Conclusions and Discussion

Main Conclusions

  1. Temporal Factors Trump Content: For audiences, "when" has greater impact on engagement than "what"
  2. Systematic Supply-Demand Mismatch: Persistent differences exist between creator preferences and audience needs
  3. Significant Topic Variations: Supply-demand matching levels vary dramatically across topics
  4. Traditional Paradigm Requires Revision: Content quality is not the sole or primary driver of popularity

Limitations

  1. Platform Limitations: Based solely on TED platform; generalizability requires verification
  2. Incomplete Variables: Does not account for likes, shares, and other engagement metrics
  3. Interaction Effects: Model convergence issues limit analysis of topic-time interaction terms
  4. Causal Relationships: Correlation analysis cannot establish causality

Future Directions

  1. Multi-Platform Validation: Extension to YouTube, podcasts, and other platforms
  2. Interaction Effect Modeling: Improved statistical models for handling complex interactions
  3. Real-Time Prediction Systems: Development of popularity prediction tools based on temporal dynamics
  4. Content Optimization Strategies: Research on narrative structure and expression optimization

In-Depth Evaluation

Strengths

  1. Strong Methodological Innovation: Novel difference index concept provides quantitative tools for supply-demand analysis
  2. Large Data Scale: 17-year span with 4,475 samples provides sufficient statistical power
  3. Counter-Intuitive Findings: Challenges content-centric paradigm with temporal priority hypothesis
  4. High Practical Value: Provides specific actionable recommendations for content creators
  5. Comprehensive Analysis: Combines qualitative and quantitative methods with multi-angle verification

Weaknesses

  1. Weak Theoretical Foundation: Lacks deep mechanistic explanation for why temporal factors are more important
  2. Method Limitations: Subjective nature of LDA topic count selection may affect result stability
  3. External Validity Issues: TED platform's unique characteristics may limit generalizability
  4. Variable Omission: Overlooks important factors such as speaker reputation and video quality
  5. Insufficient Causal Inference: Primarily based on correlation analysis lacking causal identification strategies

Impact

  1. Academic Contribution: Provides new analytical framework for digital platform research
  2. Practical Value: Direct guidance for content marketing and platform operations
  3. Interdisciplinary Significance: Connects communication studies, computational linguistics, and consumer behavior
  4. Policy Implications: Provides data support for platform governance and content regulation

Applicable Scenarios

  1. Content Platforms: Content strategy development for YouTube, Bilibili, and similar platforms
  2. Marketing Domain: Brand content marketing timing and topic planning
  3. Academic Research: Empirical research in digital communication and consumer behavior
  4. Platform Governance: Optimization of content recommendation algorithms and bias identification

References

This paper cites 89 relevant references, including:

  • Classic social network analysis literature (Kwak et al., 2010)
  • Topic modeling methodology papers (Blei et al., 2003)
  • Selective exposure theory literature (Stroud, 2010)
  • Digital communication empirical research (Cinelli et al., 2021)

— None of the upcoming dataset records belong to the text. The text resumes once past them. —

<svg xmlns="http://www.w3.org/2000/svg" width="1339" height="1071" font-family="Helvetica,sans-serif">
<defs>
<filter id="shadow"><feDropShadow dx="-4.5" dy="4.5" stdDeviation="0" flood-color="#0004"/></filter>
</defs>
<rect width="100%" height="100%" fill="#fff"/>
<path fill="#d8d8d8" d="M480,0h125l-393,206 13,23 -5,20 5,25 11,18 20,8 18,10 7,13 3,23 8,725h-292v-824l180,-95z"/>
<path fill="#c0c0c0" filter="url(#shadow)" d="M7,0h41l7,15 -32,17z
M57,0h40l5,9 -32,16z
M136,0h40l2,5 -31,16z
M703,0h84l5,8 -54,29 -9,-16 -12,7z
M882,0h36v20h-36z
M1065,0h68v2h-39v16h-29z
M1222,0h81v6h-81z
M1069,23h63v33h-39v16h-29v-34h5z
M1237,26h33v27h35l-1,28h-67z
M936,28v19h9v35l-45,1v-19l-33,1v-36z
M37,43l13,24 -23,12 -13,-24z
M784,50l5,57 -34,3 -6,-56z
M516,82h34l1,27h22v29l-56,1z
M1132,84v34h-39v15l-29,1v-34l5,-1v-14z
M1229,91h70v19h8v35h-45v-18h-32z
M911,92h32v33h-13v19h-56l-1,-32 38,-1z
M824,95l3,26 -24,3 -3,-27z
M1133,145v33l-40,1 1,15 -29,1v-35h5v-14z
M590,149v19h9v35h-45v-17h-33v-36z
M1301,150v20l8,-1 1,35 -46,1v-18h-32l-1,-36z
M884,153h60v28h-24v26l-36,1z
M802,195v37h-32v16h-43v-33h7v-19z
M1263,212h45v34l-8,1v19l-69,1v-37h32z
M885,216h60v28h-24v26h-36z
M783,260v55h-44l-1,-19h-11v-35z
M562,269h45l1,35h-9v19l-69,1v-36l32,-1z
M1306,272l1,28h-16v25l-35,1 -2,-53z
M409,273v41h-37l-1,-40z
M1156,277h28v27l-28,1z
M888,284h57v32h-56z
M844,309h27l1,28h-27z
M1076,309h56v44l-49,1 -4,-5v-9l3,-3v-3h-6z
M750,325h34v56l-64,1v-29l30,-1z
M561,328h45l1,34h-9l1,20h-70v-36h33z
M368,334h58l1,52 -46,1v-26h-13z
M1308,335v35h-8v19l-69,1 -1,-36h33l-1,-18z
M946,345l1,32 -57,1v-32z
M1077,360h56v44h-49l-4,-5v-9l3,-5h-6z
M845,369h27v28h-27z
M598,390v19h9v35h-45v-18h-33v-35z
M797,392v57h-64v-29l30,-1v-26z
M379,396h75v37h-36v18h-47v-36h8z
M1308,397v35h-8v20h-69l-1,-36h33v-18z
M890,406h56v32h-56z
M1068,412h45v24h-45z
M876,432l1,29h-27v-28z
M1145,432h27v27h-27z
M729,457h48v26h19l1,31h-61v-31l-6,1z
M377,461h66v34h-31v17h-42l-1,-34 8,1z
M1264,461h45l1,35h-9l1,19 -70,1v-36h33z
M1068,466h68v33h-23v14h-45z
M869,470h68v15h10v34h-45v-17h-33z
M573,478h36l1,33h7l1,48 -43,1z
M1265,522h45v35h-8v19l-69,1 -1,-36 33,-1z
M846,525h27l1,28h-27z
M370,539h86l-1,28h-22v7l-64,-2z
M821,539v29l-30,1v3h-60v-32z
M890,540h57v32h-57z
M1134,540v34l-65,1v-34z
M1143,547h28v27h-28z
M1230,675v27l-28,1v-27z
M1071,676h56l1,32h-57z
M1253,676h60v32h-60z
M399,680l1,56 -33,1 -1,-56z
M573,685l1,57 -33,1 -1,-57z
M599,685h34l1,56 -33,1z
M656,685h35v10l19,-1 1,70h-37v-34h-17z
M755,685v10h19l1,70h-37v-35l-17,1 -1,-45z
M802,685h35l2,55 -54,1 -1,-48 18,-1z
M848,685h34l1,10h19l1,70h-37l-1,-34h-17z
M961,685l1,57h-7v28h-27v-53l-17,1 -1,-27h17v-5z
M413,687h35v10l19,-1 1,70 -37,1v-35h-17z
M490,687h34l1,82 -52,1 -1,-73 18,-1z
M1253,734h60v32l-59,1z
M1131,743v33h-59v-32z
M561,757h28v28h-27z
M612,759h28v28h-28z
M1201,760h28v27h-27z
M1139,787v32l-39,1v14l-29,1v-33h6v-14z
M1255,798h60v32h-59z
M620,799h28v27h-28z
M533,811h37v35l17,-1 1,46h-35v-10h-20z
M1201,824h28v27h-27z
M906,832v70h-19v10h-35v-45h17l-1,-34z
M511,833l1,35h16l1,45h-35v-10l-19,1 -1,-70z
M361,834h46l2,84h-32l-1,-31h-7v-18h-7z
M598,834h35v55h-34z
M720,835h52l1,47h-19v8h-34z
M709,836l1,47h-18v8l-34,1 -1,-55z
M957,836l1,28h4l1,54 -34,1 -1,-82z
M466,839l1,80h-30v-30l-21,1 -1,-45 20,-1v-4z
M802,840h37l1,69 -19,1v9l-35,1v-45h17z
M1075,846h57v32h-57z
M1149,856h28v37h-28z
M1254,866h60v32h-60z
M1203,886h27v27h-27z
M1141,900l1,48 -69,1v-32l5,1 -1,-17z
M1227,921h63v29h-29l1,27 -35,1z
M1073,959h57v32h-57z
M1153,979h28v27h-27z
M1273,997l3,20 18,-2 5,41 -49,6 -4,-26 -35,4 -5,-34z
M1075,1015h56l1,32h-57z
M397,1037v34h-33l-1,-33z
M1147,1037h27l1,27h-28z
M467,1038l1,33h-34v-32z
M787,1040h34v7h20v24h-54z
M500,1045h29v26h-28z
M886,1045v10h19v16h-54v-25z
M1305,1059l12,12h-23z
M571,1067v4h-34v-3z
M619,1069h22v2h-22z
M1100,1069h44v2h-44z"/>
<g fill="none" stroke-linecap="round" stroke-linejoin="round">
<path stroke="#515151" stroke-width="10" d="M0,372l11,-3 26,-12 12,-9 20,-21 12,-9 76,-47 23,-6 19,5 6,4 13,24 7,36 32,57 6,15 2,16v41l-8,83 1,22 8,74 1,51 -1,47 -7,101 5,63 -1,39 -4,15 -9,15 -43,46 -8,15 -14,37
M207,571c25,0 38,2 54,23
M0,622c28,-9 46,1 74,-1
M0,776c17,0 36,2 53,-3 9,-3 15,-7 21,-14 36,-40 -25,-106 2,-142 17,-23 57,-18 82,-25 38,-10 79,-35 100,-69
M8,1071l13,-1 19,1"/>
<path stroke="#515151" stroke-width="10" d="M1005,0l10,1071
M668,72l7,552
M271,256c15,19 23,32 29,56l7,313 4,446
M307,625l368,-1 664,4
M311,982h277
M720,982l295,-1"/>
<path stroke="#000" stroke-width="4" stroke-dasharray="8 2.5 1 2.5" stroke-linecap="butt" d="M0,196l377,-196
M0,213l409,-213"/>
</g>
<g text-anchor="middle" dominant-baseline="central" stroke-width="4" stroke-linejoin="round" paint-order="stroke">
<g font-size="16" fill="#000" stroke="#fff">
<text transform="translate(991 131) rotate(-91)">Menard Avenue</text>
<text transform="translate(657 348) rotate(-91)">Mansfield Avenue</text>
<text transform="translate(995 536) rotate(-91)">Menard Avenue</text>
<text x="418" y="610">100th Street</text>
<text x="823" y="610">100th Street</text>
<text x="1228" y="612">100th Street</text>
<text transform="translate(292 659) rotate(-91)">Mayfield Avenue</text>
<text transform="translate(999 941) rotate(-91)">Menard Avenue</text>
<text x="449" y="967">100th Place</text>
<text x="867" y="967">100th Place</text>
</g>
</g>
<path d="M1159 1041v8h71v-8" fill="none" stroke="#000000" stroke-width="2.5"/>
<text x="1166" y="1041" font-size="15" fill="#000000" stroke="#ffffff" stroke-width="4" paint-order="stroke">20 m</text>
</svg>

Overall Assessment: This is an innovative and practically valuable research paper that challenges traditional content-driven paradigms through large-scale data analysis and proposes a new temporal-priority perspective. While there remains room for improvement in theoretical depth and methodological refinement, its core findings have significant implications for both academic and practical communities.